Integrating ManifoldCF with a search engine
ManifoldCF's Authority Service is designed to allow maximum flexibility in integrating ManifoldCF security with search engines. The service receives a user identity (as a set of authorization domain/user name tuples), and produces a set of tokens. It also returns a summary of the status of all authorities that were involved in the assembly of the set of tokens, as a nicety. A search engine user interface could thus signal the user when the results they might be seeing are incomplete, and why.
The Authority Service expects the following arguments, passed as URL arguments and properly URL encoded:
Authority Service URL parameter | Meaning |
---|---|
username | the username, if there is only one authorization domain |
domain | the optional authorization domain if there is only one authorization domain (defaults to empty string) |
username_XX | username number XX, where XX is an integer starting at zero |
domain_XX | authorization domain XX, where XX is an integer starting at zero |
Access tokens and authority statuses are returned in the HTTP response separated by newline characters. Each line has a prefix as follows:
Authority Service response prefix | Meaning |
---|---|
TOKEN: | An access token |
AUTHORIZED: | The name of an authority that found the user to be authorized |
UNREACHABLEAUTHORITY: | The name of an authority that was found to be unreachable or unusable |
UNAUTHORIZED: | The name of an authority that found the user to be unauthorized |
USERNOTFOUND: | The name of an authority that could not find the user |
It is important to remember that only the "TOKEN:" lines actually matter for security. Even if any of the error conditions apply, the set of tokens returned by the Authority Service will be correctly supplied in order to apply appropriate security to documents being searched.

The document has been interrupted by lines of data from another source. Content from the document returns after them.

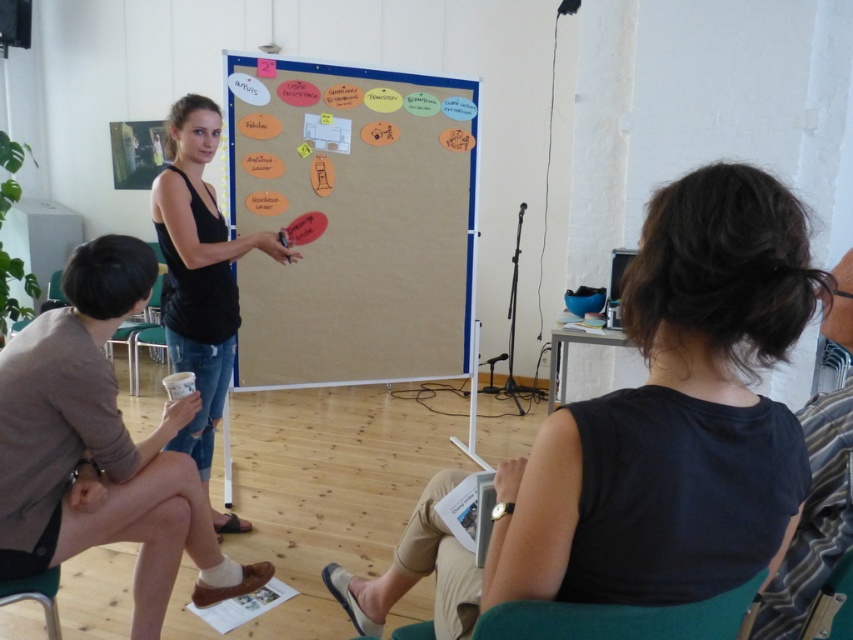
Question: Is black fabric shirt at center to the left of striped fabric shirt at right from the viewer's perspective?

Choices:
 (A) yes
 (B) no

Answer: (A)

Question: Which point is farther to the camera?

Choices:
 (A) corkboard at center
 (B) black matte tank top at center

Answer: (A)

Question: Does brown leather shoes at lower left appear on the left side of striped fabric shirt at right?

Choices:
 (A) yes
 (B) no

Answer: (A)

Question: Which point is closer to the camera?

Choices:
 (A) black fabric shirt at center
 (B) green fabric chair at lower center
 (C) corkboard at center

Answer: (B)

Question: Considering the real-world distances, which object is farthest from the striped fabric shirt at right?

Choices:
 (A) black fabric shirt at center
 (B) brown leather shoes at lower left
 (C) black matte tank top at center
 (D) green fabric chair at lower center

Answer: (C)

Question: Considering the relative positions of black fabric shirt at center and striped fabric shirt at right in the image provided, where is black fabric shirt at center located with respect to striped fabric shirt at right?

Choices:
 (A) right
 (B) left

Answer: (B)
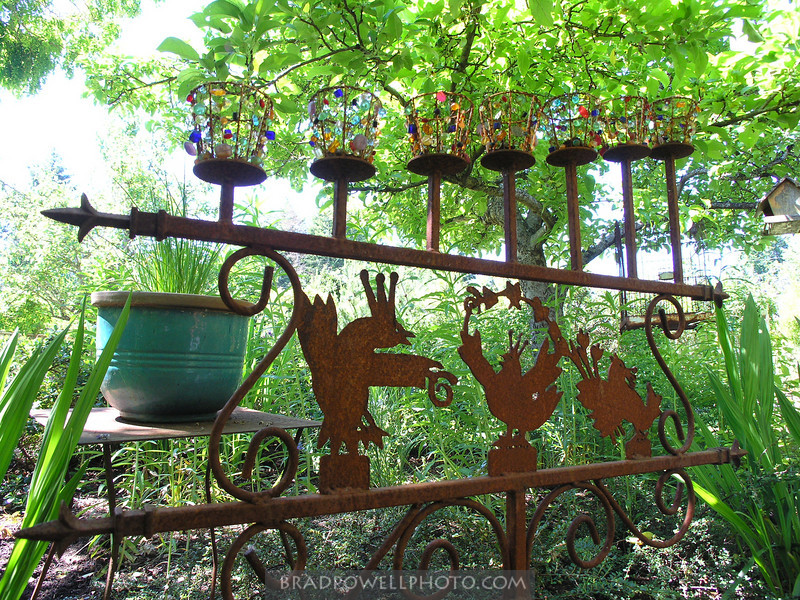
Find the location of `potted plant`. potted plant is located at coordinates (176, 284).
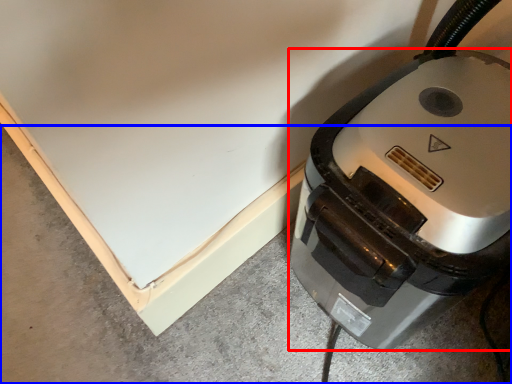
Question: Which point is closer to the camera, home appliance (highlighted by a red box) or concrete (highlighted by a blue box)?

Choices:
 (A) home appliance
 (B) concrete

Answer: (A)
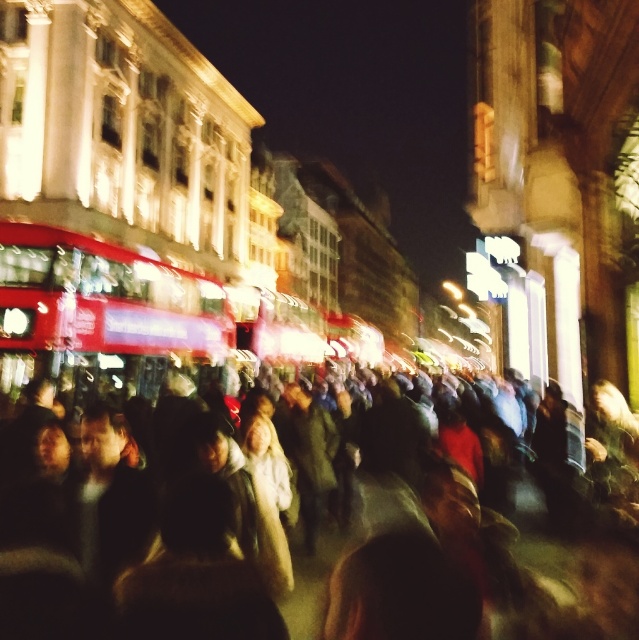
Question: Can you confirm if multicolored fabric crowd at center is positioned above red metallic bus at center?

Choices:
 (A) no
 (B) yes

Answer: (A)

Question: Which of the following is the closest to the observer?

Choices:
 (A) (180, 292)
 (B) (54, 492)

Answer: (B)

Question: Which point appears farthest from the camera in this image?

Choices:
 (A) (121, 264)
 (B) (484, 548)

Answer: (A)

Question: Does multicolored fabric crowd at center appear under red metallic bus at center?

Choices:
 (A) yes
 (B) no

If you choose to deploy a search-engine plugin supplied by the Apache ManifoldCF project (for example, the Solr plugin), you will not need know any of the above, since part of the plugin's purpose is to communicate with the Authority Service and apply the access tokens that are returned to the search query automatically. Some plugins, such as the ElasticSearch plugin, are more or less like toolkits, but still hide most of the above from the integrator. In a more highly customized system, however, you may need to develop your own code which interacts with the Authority Service in order to meet your goals.